# CO2 that i am looking at



## jasonmemo (Jun 19, 2010)

http://dallas.craigslist.org/dal/for/2687562390.html
someone is selling that and i want to buy it. Do you guys know if that is a good deal/ full set up?


----------



## reybie (Jul 18, 2007)

Ask hydro test date on the tank. New is $65 shipped. On the regulator, depending on the brand, if single or dual stage, probably around $50 up. Looks like it has a solenoid based on the pic.


----------



## fishyjoe24 (May 18, 2010)

looks like my bottle buy with a different regulator..... ask when the last hydro test was done on the bottle and if it's a 5 7.5 or 10 pound bottle. the gauges look to be more of a nitrogen/oxygen, or beer keg gauge... 

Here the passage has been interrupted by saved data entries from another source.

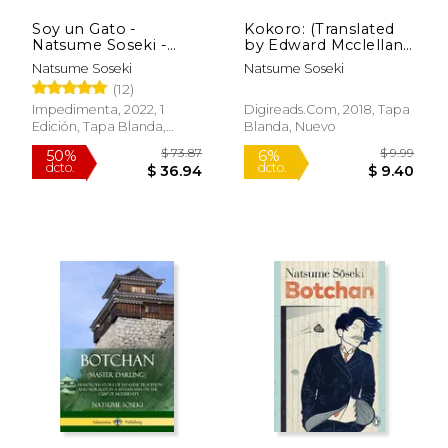
Soy un Gato -
Kokoro: (Translated
Natsume Soseki -
by Edward Mcclellan)
Libro Físico
(en Inglés)
Natsume Soseki
Natsume Soseki
(12)
Impedimenta, 2022, 1
Digireads.Com, 2018, Tapa
Edición, Tapa Blanda,
Blanda, Nuevo
Nuevo
$ 25.57
$ 59.
15%
50%
dcto.
dcto.
$ 21.74
$ 29.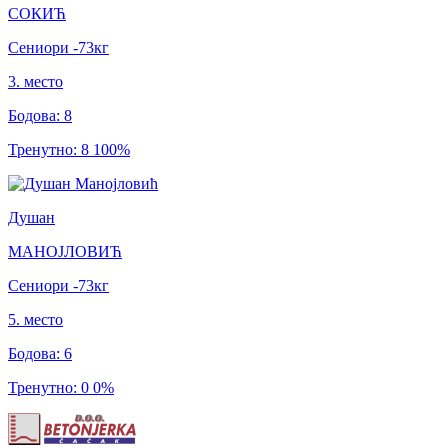
СОКИЋ
Сениори
-73
кг
3
.
место
Бодова
:
8
Тренутно
:
8
100
%
Душан
МАНОЈЛОВИЋ
Сениори
-73
кг
5
.
место
Бодова
:
6
Тренутно
:
0
0
%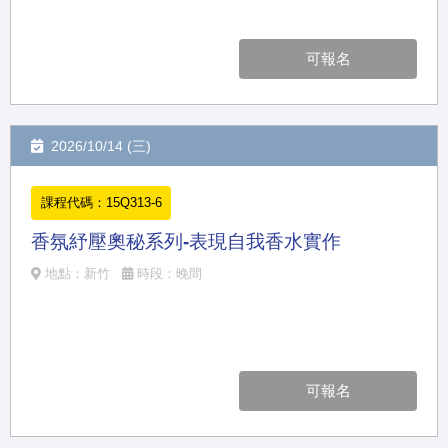
可報名
2026/10/14 (三)
課程代碼：15Q313-6
香氛紓壓奧秘系列-表現自我香水實作
地點：新竹
時段：晚間
可報名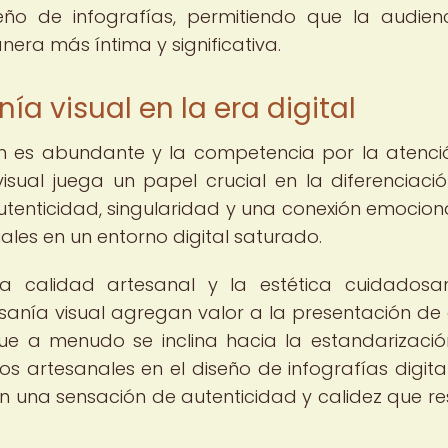
ño de infografías, permitiendo que la audien
era más íntima y significativa.
ía visual en la era digital
ión es abundante y la competencia por la atenci
isual juega un papel crucial en la diferenciació
utenticidad, singularidad y una conexión emocion
ales en un entorno digital saturado.
 la calidad artesanal y la estética cuidados
sanía visual agregan valor a la presentación de
ue a menudo se inclina hacia la estandarizació
 artesanales en el diseño de infografías digital
n una sensación de autenticidad y calidez que r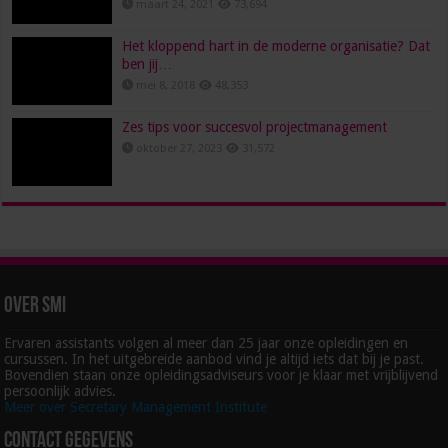
maart 24, 2021
73,694
Het kloppend hart in de moderne organisatie? Dat
ben jij…
mei 8, 2018
48,353
Zes tips voor succesvol projectmanagement
oktober 27, 2023
31,572
Over SMI
Ervaren assistants volgen al meer dan 25 jaar onze opleidingen en
cursussen. In het uitgebreide aanbod vind je altijd iets dat bij je past.
Bovendien staan onze opleidingsadviseurs voor je klaar met vrijblijvend
persoonlijk advies.
Meer over Secretary Management Institute
Contact gegevens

try to get the person to send you some bigger clearer photos.... the price for just the bottle and it being filled is a good deal in my opinion...


----------



## jasonmemo (Jun 19, 2010)

i think i'll pass on this then.
what's a good regulator worth? 
and any recomendations?


----------



## TetraGuy72 (Dec 12, 2009)

To me it looks like someone put it together using this regulator:
http://www.beveragefactory.com/draf...premium_double_gauge_beer_co2_regulator.shtml
From what I have read the BF regulators are really good. It has a solenoid and what looks like a Clippard needle valve. I'd say it's a good deal even if the tank needs to be hydro tested ($15) I would buy it if I didn't already have most of my setup complete.


----------



## jasonmemo (Jun 19, 2010)

so this is a good deal?


----------



## fishyjoe24 (May 18, 2010)

Milwakee or one from rex. http://www.rexgrigg.com/index.html Wrabbit could even show you how to build one, I think jim built his own....

that is a good deal... also pays to look around, i got my 10pound bottle., regulator, and ph probe/mon. for $80.00 dollars.


----------



## TetraGuy72 (Dec 12, 2009)

jasonmemo said:


> so this is a good deal?


If everything works and is in good shape I would say it's a good deal. Brand new the regulator setup would cost about $120 ($60 for reg, $60 for the solenoid and nv). A full 5lb tank would run $80-$100, maybe a little less. If it were me, I'd offer him $85 and see what happens.


----------